The first six to 12 months of driving alone are the riskiest for any driver – and young drivers are more likely to crash on their restricted licences than at any other time in their lives. So here are 10 tips for teen drivers to improve your skills and reduce your chance of a crash.

1. Driving lessons boost your ability and confidence

Becoming a safe and skilled driver takes practice and focus – and training really helps. We recommend learner drivers get some professional lessons from someone they feel comfortable with. Did you know that AA Youth Members can save $125 on a 5 lesson block? Find out more about AA Driver Training here.

2. You need to choose your supervisors wisely

Not every fully licenced adult is cut out to be a driving supervisor. Having a nervous, shouty, or non-communicative supervisor could make your early driving experiences stressful and off-putting. In addition to professional lessons, practice with supervisors who can stay calm, help you identify hazards, and give you helpful tips on navigating new situations and places.

3. Night-time driving can be hazardous, so practice your skills

A restricted licence only permits solo driving during the day because crashes most often happen at night. Practice driving at night with a supervising driver, so you’re prepared for the different conditions once you get your full licence.
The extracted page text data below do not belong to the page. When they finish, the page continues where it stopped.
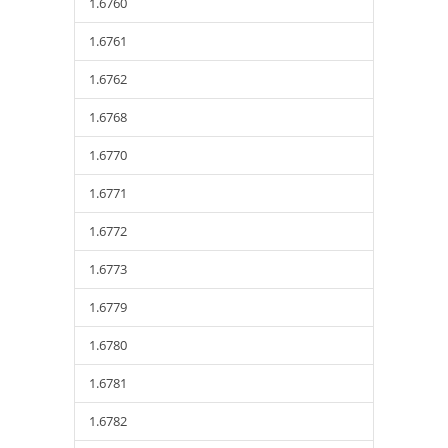
1.6760
1.6761
1.6762
1.6768
1.6770
1.6771
1.6772
1.6773
1.6779
1.6780
1.6781
1.6782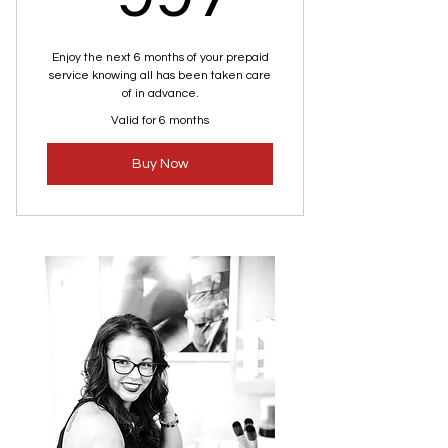
Enjoy the next 6 months of your prepaid
service knowing all has been taken care
of in advance.
Valid for 6 months
Buy Now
4. Passengers increase your risk of a crash

It’s much harder to concentrate on driving with a car full of friends who are messing with your playlist and yelling out the windows. The risk of crashing increases when you carry passengers, which is why you can’t carry passengers unsupervised when you’re on your restricted licence. Once again, practice with a supervisor to establish good habits early.

5. Don’t touch that phone!

Hands on the wheel, eyes on the road. Remaining focused at all times is essential to staying safe, because it allows you to spot and avoid unexpected problems before they turn into a collision. If you need to use your phone, pull over. Otherwise, ignore it until you reach your destination.

6. Your alcohol limit is zero

Under the age of 20, the alcohol limit is zero, so even a single drink is not permitted. Driving while affected by drugs is also banned. It’s important for your safety and other people’s that you always stay sober behind the wheel.

7. Take a break if you start to lose concentration

Feeling tired, unwell, distracted, or emotional? It might not be the best time to drive. Don’t put your life at risk by pushing on through tiredness, illness or anxiety. Stop and have a nap, a snack, or call a friend. Only drive when you can concentrate fully on your decision-making.

8. Route planning can reduce driving stress

Even with voice navigation turned on, it’s tricky driving in new places. To avoid the stress of getting lost, take the time to plan your route before you set off somewhere new. Leave yourself plenty of time to arrive, and if you do suspect you’re off-course, always pull over somewhere safe to check your map.

9. An advanced driving course helps you get licenced faster

The AA Defensive Driving Course is one of only two NZTA approved advanced driving courses. Our course teaches you how to spot potential hazards and handle them safely. By successfully completing the Defensive Driving Course, you can take your full licence test six months earlier.

10. Teenagers are not terrible drivers!

Finally, it’s worth pointing out that teenagers can be excellent drivers. Unfortunately, young drivers are over represented in serious crashes, due to factors like inexperience and risk-taking behaviours. But young drivers also have extremely fast reflexes and learn rapidly. Provided you don’t take risks and you stick to the rules, you could soon be among the top echelon of drivers on our roads.